Huawei sides with Trump on 5G: 'US is lagging behind'

The Chinese company and the US government have a complicated relationship.

Marrian Zhou Staff Reporter
Marrian Zhou is a Beijing-born Californian living in New York City. She joined CNET as a staff reporter upon graduation from Columbia Journalism School. When Marrian is not reporting, she is probably binge watching, playing saxophone or eating hot pot.
Marrian Zhou
2 min read

Huawei is betting on 5G.

VCG via Getty Images

Huawei Chairman Guo Ping says President Donald Trump is right about the US limping toward 5G.

"I have noticed the president's Twitter, he said that US needs faster and smarter 5G, or even 6G in the future, and he has realized that the US is lagging behind in this respect, and I think his message is clear and correct," Guo told Reuters on Sunday. "We need to have unified standard that should be verifiable. It should not be based on politics."

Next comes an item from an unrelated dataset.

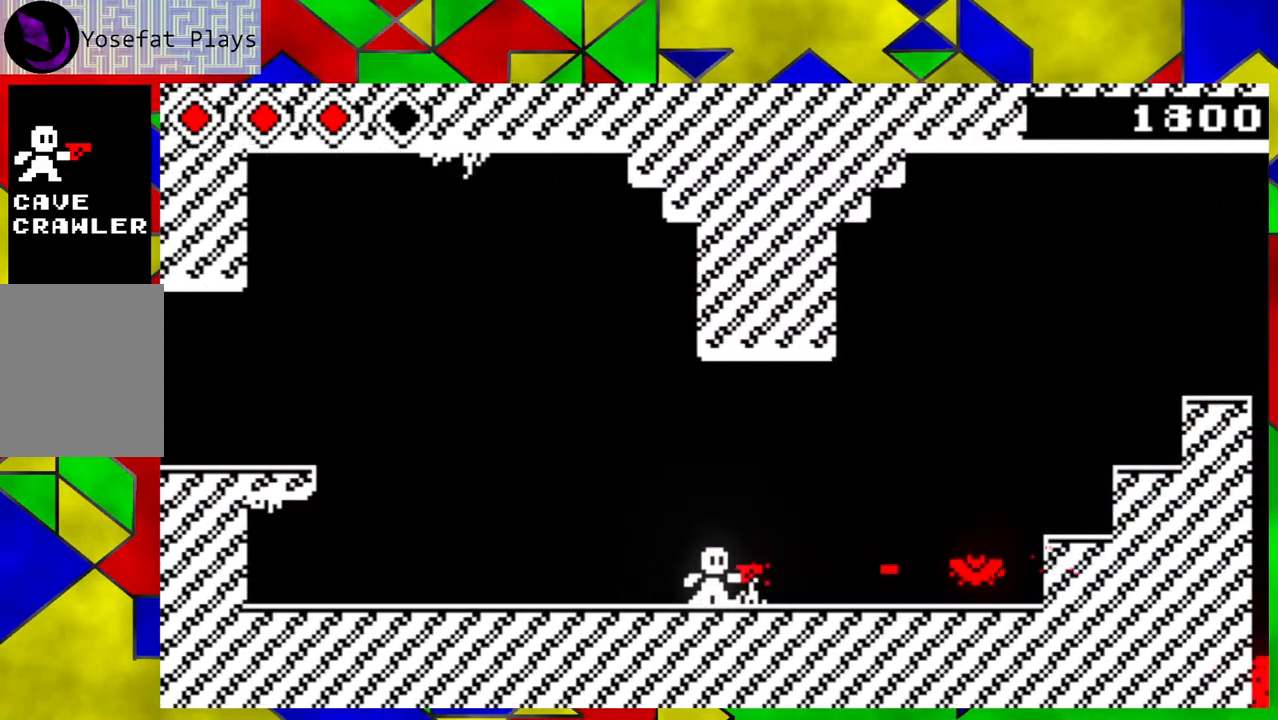
{"buttons": [], "left_stick": "right", "events": [[83, "Y", "up"], [150, "Y", "down"], [267, "Y", "up"], [317, "Y", "down"], [400, "Y", "up"], [483, "left_stick", "right"]]}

Guo's comments follow a pair of Trump tweets on the topic late last week.

"I want 5G, and even 6G, technology in the United States as soon as possible. It is far more powerful, faster, and smarter than the current standard. American companies must step up their efforts, or get left behind. There is no reason that we should be lagging behind on.........," the first tweet said.

"....something that is so obviously the future. I want the United States to win through competition, not by blocking out currently more advanced technologies. We must always be the leader in everything we do, especially when it comes to the very exciting world of technology!" the second tweet continued.

More than anything else in those tweets, the reference to 6G raised eyebrows.

The comments from Trump and Guo are the latest in what has proved to be a complicated relationship between the US government and Chinese equipment maker. Huawei has been accused of violating US sanctions on Iran, stealing US technology and spying for the Chinese government.  Huawei  has denied the accusations, a sentiment Guo reiterated to Reuters. On Monday, a bipartisan group of senators ratcheted up the pressure on Huawei, asking the federal government to consider banning the company's products from use in the US power grid.

On Sunday, Huawei showed off its new $2,600 5G foldable phone, Mate X at the Mobile World Congress trade show in Barcelona.

Huawei declined to comment further.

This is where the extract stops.